Kihl B, Rökaeus A, Rosell S, Olbe L
Scand J Gastroenterol. 1981;16(4):513-26. doi: 10.3109/00365528109182006.
The effects of intraduodenal administration of oleic acid (5, 10, 20, and 40 ml) on gastric acid secretion stimulated by a submaximal intravenous pentagastrin infusion and on plasma concentrations on neurotensin-like plasma immunoreactivity (NTLI) were studied in 18 healthy subjects. Each volume of oleic acid or saline (controls) was tested in six subjects except the volume of 20 ml, which was given to ten subjects. Gastric acid secretion was studied for a 2-h period at 15-min intervals after intraduodenal infusion. Five milliliters oleic acid evoked a significant inhibition (29%) of gastric acid secretion. Maximal inhibition by oleic acid appeared after 20 ml (43%), which was significantly greater than after 10 ml. In seven duodenal ulcer (DU) patients 20 ml oleic acid evoked an inhibition of 20%, which was significantly lower than in the healthy subjects. Proximal gastric vagotomy (PGV) abolished the fat inhibition in DU patients. Basal and peak NTLI concentrations after 20 ml oleic acid were significantly lower in DU patients than in health subjects. In DU patients there was no significant difference in the integrated response of NTLI before and after PGV. The 2-h integrated NTLI response was dependent on the administered volume of oleic acid in healthy subjects. There was a correlation between acid inhibition and the integrated response ot NTLI in healthy subjects. This suggests that immunoreactive neurotensin may be involved in the oleic-acid-induced inhibition of gastric acid secretion. Neurotensin, or a neurotensin metabolite, apparently exerts its inhibitory effect at a synaptic level, which explains the finding that oleic acid did not inhibit gastric acid secretion after PGV. Neurotensin may have a physiological role as a hormone with enterogastrone functions.
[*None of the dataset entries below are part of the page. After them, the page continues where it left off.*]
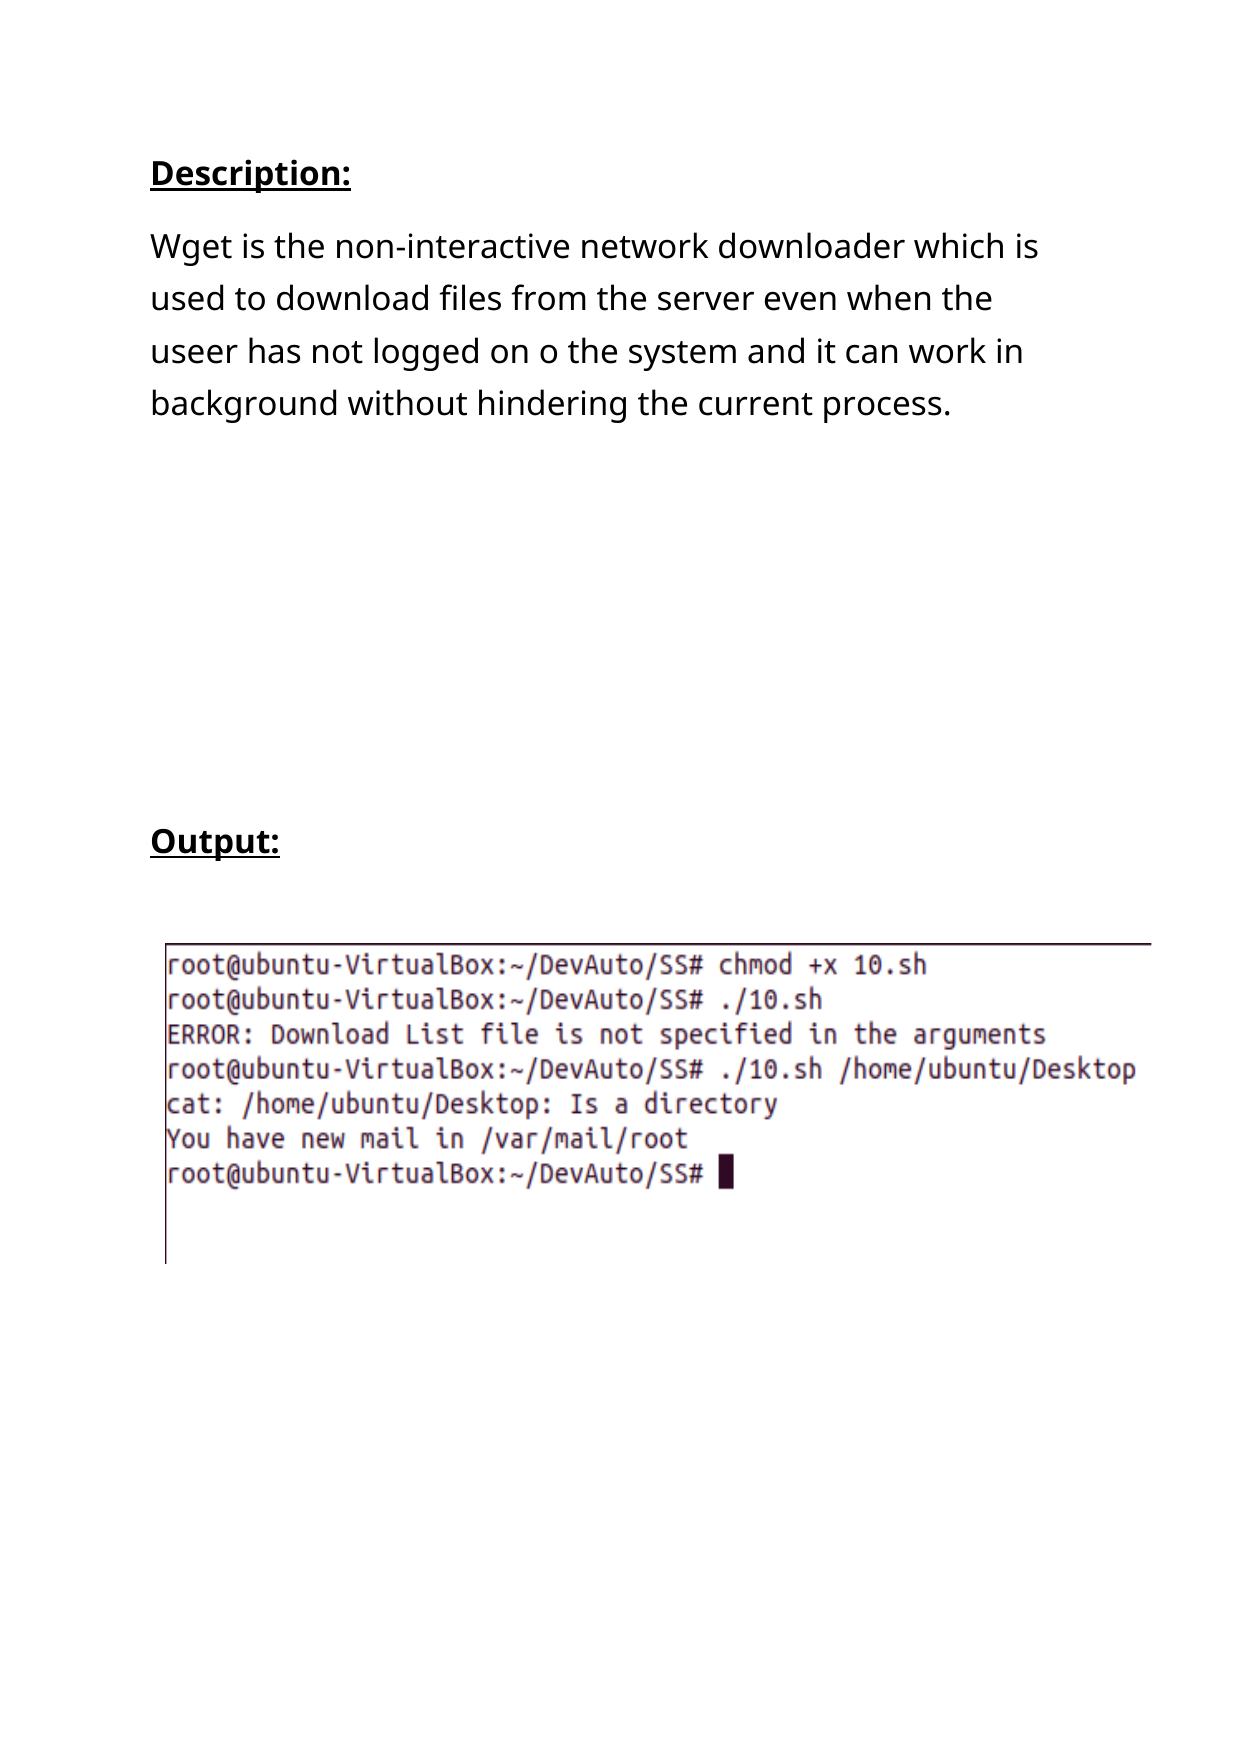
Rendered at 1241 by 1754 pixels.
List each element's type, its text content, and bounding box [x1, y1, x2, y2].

text Description: [150, 150, 1090, 195]
text Output: [150, 818, 1090, 863]
text Wget is the non-interactive network downloader which is used to download files from the server even when the useer has not logged on o the system and it can work in background without hindering the current process. [150, 223, 1090, 425]
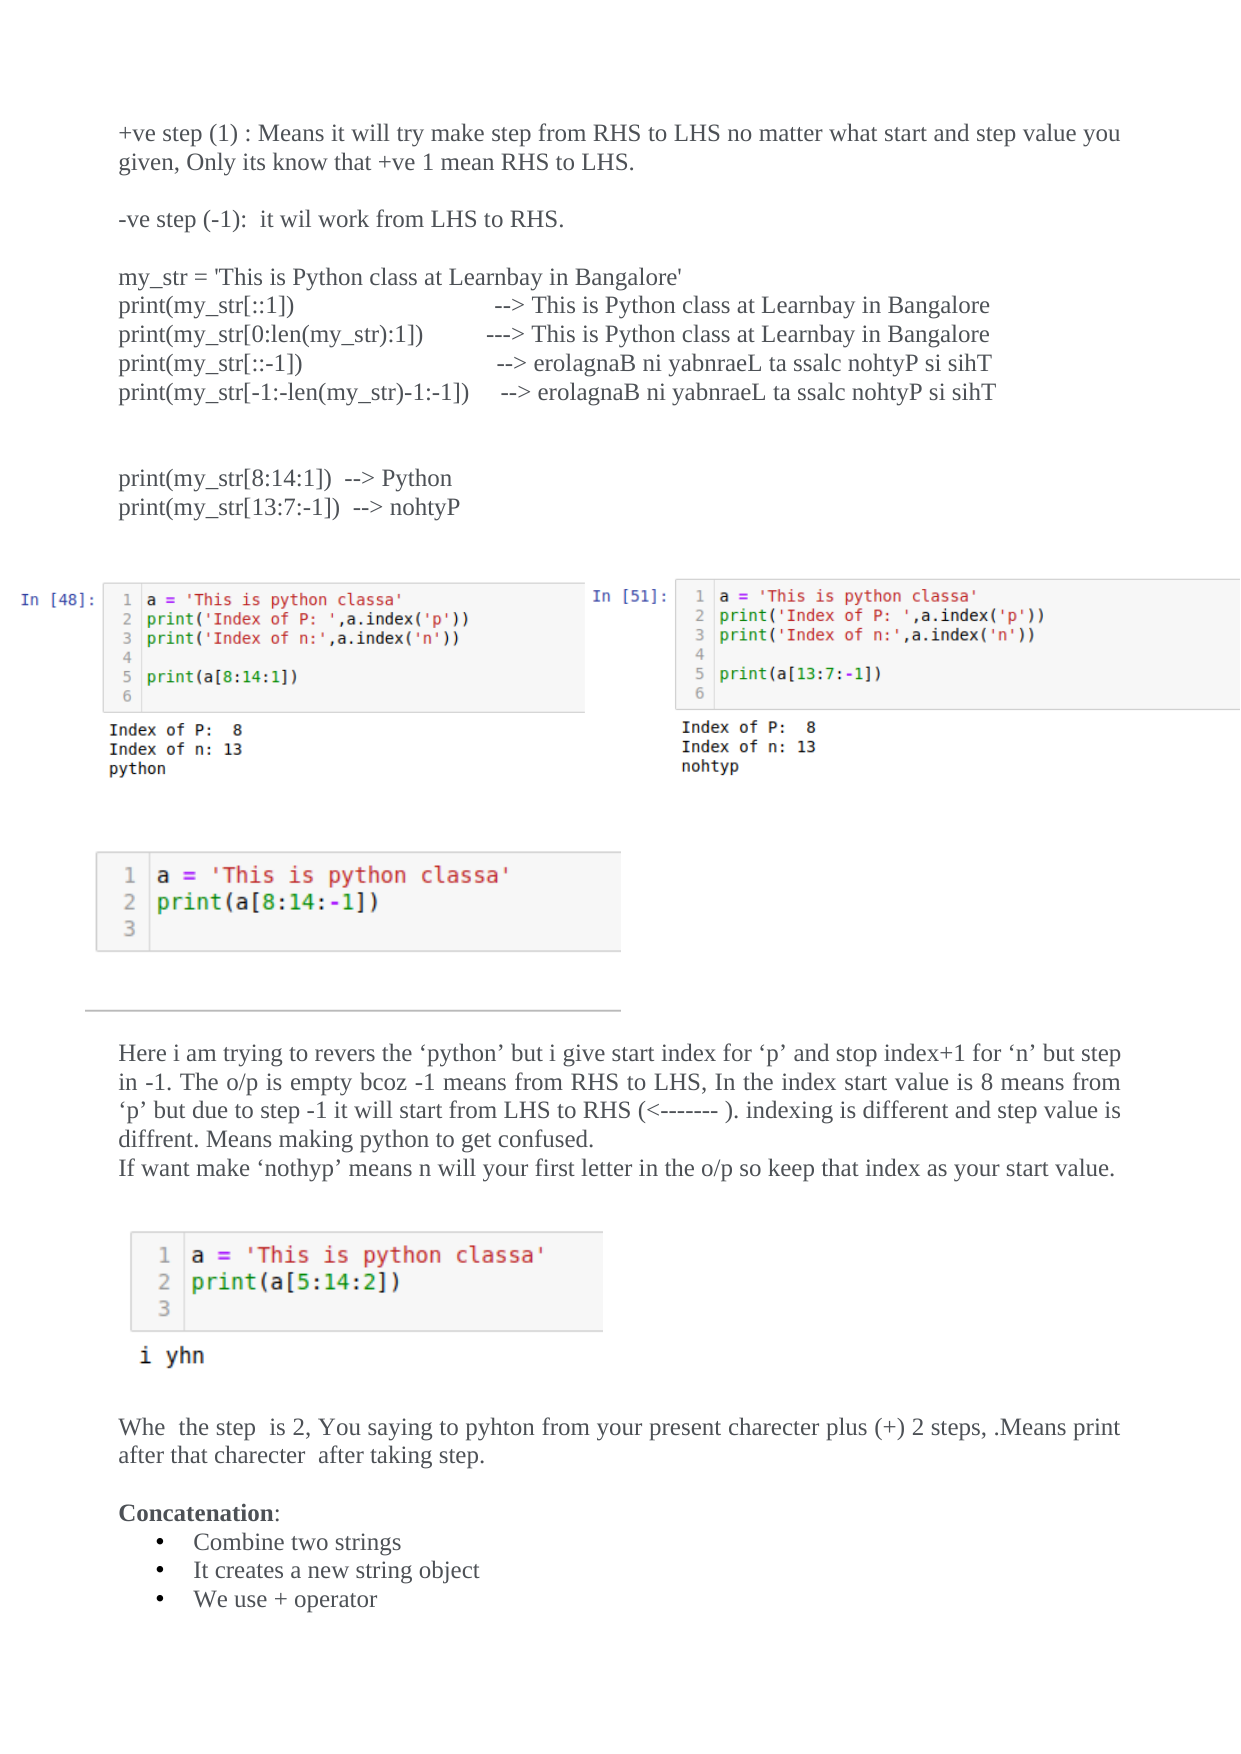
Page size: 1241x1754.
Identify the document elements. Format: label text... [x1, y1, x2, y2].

picture [118, 1220, 603, 1384]
picture [85, 836, 621, 1015]
list It creates a new string object [156, 1556, 1122, 1584]
list We use + operator [156, 1584, 1122, 1613]
text print(my_str[8:14:1]) --> Python [118, 463, 1122, 492]
text print(my_str[0:len(my_str):1]) ---> This is Python class at Learnbay in Bangalore [118, 319, 1122, 348]
text print(my_str[::-1]) --> erolagnaB ni yabnraeL ta ssalc nohtyP si sihT [118, 348, 1122, 377]
text -ve step (-1): it wil work from LHS to RHS. [118, 204, 1122, 233]
text my_str = 'This is Python class at Learnbay in Bangalore' [118, 262, 1122, 291]
text +ve step (1) : Means it will try make step from RHS to LHS no matter what start and step value you given, Only its know that +ve 1 mean RHS to LHS. [118, 118, 1122, 176]
text print(my_str[::1]) --> This is Python class at Learnbay in Bangalore [118, 291, 1122, 319]
text If want make ‘nothyp’ means n will your first letter in the o/p so keep that index as your start value. [118, 1153, 1122, 1182]
list Combine two strings [156, 1527, 1122, 1556]
text Concatenation: [118, 1498, 1122, 1527]
text Here i am trying to revers the ‘python’ but i give start index for ‘p’ and stop index+1 for ‘n’ but step in -1. The o/p is empty bcoz -1 means from RHS to LHS, In the index start value is 8 means from ‘p’ but due to step -1 it will start from LHS to RHS (<------- ). indexing is different and step value is diffrent. Means making python to get confused. [118, 1038, 1122, 1153]
picture [0, 560, 1240, 790]
text Whe the step is 2, You saying to pyhton from your present charecter plus (+) 2 steps, .Means print after that charecter after taking step. [118, 1412, 1122, 1469]
text print(my_str[13:7:-1]) --> nohtyP [118, 492, 1122, 521]
text print(my_str[-1:-len(my_str)-1:-1]) --> erolagnaB ni yabnraeL ta ssalc nohtyP si sihT [118, 377, 1122, 406]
在18名健康受试者中,研究了十二指肠内给予油酸(5、10、20和40毫升)对次最大剂量静脉注射五肽胃泌素刺激的胃酸分泌以及对神经降压素样血浆免疫反应性(NTLI)血浆浓度的影响。除20毫升剂量给予10名受试者外,其余每种油酸或生理盐水(对照)体积均在6名受试者中进行测试。十二指肠内输注后,每隔15分钟对胃酸分泌进行2小时的研究。5毫升油酸引起胃酸分泌显著抑制(29%)。20毫升油酸后出现最大抑制(43%),显著大于10毫升后的抑制。在7名十二指肠溃疡(DU)患者中,20毫升油酸引起20%的抑制,显著低于健康受试者。近端胃迷走神经切断术(PGV)消除了DU患者的脂肪抑制作用。DU患者在给予20毫升油酸后的基础和峰值NTLI浓度显著低于健康受试者。在DU患者中,PGV前后NTLI的综合反应无显著差异。在健康受试者中,2小时的NTLI综合反应取决于给予的油酸体积。健康受试者中酸抑制与NTLI的综合反应之间存在相关性。这表明免疫反应性神经降压素可能参与油酸诱导的胃酸分泌抑制。神经降压素或神经降压素代谢产物显然在突触水平发挥其抑制作用,这解释了PGV后油酸不抑制胃酸分泌的现象。神经降压素可能作为一种具有肠抑胃素功能的激素发挥生理作用。